Required work: Rewrite the rows from the start through the line containing "state / province: Islas Baleares", switching "phylum" to "division" and leaving everything else unchanged.

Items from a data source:
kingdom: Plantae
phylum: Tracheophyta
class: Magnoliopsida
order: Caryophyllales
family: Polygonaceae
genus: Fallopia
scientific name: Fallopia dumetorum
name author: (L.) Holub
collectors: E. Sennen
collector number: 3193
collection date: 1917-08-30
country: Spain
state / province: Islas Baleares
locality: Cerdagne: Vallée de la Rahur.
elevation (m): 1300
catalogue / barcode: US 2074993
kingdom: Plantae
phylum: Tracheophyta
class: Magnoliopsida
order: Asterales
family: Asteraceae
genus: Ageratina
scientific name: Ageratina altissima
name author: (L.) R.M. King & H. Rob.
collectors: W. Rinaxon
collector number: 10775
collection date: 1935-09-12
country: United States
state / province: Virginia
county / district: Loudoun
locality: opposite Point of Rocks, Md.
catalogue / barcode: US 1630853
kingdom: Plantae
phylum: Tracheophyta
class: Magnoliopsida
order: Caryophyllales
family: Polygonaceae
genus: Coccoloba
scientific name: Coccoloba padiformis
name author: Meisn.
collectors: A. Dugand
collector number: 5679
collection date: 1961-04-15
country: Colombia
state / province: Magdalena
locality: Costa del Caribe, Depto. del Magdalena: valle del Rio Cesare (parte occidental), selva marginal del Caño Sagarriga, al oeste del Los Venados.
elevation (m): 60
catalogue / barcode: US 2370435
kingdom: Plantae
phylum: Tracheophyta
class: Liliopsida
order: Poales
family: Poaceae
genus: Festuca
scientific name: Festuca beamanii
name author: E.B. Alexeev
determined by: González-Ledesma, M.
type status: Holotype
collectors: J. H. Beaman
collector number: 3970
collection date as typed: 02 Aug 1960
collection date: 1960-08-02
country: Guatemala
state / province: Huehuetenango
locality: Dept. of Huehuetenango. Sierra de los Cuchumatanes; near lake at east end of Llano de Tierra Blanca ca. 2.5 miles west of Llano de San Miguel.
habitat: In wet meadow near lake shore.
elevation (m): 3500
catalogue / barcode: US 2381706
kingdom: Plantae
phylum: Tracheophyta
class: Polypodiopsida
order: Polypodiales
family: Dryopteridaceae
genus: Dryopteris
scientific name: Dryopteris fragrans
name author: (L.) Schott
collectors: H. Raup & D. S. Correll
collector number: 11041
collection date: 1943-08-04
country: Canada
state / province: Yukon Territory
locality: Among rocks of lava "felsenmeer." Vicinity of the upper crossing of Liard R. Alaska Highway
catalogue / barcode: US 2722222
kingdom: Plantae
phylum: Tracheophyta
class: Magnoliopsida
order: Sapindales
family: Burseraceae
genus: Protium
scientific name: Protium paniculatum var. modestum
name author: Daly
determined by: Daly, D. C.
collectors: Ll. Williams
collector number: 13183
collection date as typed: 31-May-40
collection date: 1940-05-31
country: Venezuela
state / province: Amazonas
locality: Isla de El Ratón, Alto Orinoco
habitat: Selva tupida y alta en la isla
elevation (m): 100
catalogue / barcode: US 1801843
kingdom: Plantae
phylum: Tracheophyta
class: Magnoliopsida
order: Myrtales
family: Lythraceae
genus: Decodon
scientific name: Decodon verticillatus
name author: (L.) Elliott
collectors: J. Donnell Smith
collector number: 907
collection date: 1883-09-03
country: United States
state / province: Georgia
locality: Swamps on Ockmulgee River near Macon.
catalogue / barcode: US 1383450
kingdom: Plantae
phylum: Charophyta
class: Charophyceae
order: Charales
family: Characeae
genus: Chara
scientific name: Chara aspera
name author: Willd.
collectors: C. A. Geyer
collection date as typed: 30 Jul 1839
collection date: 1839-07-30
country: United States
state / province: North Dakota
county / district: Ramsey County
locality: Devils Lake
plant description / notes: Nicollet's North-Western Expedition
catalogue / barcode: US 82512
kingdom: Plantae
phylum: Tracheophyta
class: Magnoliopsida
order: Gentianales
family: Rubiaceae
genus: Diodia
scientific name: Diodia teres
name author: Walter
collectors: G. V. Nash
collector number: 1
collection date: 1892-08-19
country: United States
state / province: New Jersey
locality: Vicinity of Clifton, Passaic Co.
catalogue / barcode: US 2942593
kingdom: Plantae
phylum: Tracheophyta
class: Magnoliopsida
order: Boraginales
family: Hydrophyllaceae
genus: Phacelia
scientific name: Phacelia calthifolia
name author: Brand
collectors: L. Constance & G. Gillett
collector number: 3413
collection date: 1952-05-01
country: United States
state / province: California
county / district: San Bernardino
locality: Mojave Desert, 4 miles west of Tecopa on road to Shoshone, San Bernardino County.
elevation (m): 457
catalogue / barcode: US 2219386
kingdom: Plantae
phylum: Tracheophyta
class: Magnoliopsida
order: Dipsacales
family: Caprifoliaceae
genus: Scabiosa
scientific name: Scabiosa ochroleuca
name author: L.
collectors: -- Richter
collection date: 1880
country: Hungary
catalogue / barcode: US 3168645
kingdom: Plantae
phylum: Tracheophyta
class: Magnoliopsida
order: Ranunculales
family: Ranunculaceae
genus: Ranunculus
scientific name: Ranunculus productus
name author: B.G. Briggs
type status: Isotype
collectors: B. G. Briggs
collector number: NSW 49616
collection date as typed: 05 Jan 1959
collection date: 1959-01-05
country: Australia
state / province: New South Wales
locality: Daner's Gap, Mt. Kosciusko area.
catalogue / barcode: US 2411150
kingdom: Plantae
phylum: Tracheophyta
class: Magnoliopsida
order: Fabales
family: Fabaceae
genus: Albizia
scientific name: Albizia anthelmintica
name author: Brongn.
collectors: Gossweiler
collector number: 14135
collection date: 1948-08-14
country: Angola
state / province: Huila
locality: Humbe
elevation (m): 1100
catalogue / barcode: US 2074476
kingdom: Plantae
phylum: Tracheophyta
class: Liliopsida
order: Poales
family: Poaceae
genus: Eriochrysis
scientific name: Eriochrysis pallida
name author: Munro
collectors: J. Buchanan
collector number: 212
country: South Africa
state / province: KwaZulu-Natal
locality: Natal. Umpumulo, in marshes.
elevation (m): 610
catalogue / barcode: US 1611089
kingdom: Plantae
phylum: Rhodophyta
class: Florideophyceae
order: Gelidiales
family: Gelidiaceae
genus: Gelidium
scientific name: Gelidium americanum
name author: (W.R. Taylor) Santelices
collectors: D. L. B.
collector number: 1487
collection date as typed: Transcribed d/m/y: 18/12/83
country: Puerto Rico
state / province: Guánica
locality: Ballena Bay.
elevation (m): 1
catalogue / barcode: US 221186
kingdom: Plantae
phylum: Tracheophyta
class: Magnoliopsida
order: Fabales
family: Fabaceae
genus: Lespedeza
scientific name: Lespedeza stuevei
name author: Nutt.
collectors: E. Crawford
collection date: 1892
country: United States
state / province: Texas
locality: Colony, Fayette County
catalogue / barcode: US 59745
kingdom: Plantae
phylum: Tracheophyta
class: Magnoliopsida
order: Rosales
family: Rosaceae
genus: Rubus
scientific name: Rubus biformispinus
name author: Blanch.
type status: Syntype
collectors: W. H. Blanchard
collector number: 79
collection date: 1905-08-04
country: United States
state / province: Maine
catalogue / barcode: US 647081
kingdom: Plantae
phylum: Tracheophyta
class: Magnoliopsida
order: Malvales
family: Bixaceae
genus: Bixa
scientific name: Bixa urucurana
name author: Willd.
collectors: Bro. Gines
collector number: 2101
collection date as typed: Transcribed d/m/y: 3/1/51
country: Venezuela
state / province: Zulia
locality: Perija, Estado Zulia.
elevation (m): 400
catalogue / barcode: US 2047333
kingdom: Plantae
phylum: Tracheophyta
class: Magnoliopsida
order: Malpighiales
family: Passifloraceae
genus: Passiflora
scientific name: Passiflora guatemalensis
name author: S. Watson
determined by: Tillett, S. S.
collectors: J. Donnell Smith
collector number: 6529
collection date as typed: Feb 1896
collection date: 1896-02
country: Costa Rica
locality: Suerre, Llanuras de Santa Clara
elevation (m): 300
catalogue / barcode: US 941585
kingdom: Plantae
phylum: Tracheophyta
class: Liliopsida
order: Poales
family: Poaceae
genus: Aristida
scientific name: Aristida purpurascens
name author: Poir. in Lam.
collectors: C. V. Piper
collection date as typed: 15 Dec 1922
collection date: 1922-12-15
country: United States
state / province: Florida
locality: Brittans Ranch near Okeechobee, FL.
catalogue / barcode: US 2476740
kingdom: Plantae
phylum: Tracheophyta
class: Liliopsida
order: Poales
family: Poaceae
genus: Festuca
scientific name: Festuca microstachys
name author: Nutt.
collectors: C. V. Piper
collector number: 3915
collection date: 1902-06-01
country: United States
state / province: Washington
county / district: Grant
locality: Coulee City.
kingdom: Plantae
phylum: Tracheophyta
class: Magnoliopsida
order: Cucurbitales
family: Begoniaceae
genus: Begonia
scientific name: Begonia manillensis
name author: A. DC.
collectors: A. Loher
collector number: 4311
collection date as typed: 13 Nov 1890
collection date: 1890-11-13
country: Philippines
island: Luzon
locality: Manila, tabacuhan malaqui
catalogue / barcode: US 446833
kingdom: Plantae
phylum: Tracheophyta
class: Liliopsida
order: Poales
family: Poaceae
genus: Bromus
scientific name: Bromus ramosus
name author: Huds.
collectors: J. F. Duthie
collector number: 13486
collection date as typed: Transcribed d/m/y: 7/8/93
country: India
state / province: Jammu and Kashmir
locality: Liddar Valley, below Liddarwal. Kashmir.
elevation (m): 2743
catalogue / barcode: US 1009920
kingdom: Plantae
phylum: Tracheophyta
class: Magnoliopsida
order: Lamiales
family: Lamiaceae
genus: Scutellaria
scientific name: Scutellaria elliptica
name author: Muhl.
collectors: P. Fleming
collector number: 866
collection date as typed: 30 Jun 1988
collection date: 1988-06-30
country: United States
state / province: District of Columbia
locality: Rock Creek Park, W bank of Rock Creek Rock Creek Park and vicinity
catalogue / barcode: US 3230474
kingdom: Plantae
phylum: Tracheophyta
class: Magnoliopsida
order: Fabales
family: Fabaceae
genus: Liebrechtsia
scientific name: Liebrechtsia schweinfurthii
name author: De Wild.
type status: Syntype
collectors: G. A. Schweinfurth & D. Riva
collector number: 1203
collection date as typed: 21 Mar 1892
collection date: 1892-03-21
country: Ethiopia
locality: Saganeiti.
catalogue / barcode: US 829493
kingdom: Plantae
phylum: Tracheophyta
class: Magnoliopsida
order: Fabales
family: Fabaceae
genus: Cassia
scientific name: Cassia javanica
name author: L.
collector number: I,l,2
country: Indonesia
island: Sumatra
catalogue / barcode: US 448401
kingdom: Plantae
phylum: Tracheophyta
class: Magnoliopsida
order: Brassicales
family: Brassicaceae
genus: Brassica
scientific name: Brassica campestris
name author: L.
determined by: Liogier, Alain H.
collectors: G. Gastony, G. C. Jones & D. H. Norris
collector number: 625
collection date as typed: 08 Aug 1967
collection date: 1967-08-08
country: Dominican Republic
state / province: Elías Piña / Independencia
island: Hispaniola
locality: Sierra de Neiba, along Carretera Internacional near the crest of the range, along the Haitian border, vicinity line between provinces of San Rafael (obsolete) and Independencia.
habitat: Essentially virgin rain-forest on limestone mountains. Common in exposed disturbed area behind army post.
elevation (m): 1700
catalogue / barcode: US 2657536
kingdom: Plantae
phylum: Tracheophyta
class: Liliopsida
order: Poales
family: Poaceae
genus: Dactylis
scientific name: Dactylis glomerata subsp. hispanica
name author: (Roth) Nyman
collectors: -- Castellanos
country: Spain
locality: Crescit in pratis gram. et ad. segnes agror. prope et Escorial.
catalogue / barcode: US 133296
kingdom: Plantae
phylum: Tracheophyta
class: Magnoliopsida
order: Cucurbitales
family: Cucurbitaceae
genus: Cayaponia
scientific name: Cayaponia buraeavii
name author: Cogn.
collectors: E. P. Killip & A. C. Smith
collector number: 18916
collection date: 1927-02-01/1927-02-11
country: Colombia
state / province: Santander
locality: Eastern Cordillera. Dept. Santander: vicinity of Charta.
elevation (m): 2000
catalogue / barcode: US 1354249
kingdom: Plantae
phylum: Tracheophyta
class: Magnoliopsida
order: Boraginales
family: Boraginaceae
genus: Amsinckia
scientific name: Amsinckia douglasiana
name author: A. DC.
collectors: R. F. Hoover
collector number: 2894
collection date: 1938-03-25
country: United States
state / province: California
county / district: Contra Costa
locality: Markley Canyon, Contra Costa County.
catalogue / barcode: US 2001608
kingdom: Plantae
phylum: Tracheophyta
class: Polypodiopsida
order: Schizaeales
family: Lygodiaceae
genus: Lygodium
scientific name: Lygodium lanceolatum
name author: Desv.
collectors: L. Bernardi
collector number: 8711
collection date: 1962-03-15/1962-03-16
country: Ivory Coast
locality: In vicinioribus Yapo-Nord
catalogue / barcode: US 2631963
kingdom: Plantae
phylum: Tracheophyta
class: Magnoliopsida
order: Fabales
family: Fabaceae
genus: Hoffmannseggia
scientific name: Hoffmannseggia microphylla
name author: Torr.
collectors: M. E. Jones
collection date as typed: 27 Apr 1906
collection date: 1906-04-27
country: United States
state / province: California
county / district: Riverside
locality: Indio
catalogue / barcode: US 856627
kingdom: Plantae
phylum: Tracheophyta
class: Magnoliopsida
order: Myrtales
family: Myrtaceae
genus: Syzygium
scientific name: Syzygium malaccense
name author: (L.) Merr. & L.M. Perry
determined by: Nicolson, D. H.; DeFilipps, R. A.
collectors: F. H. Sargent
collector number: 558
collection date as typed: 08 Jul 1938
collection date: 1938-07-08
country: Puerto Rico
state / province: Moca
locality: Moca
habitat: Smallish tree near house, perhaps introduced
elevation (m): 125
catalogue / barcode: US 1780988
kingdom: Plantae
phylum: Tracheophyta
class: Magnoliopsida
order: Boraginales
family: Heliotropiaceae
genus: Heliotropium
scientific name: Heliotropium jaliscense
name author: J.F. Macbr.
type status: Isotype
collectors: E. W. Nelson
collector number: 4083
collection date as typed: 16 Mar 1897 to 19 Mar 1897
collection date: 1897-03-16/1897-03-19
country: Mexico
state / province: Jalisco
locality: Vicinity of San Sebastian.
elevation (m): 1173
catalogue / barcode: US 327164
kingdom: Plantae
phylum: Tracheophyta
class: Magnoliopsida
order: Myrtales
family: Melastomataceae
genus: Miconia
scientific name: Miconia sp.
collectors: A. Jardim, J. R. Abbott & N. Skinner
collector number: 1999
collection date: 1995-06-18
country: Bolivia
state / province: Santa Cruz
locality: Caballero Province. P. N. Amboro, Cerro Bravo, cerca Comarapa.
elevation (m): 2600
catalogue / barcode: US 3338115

Output below:
kingdom: Plantae
division: Tracheophyta
class: Magnoliopsida
order: Caryophyllales
family: Polygonaceae
genus: Fallopia
scientific name: Fallopia dumetorum
name author: (L.) Holub
collectors: E. Sennen
collector number: 3193
collection date: 1917-08-30
country: Spain
state / province: Islas Baleares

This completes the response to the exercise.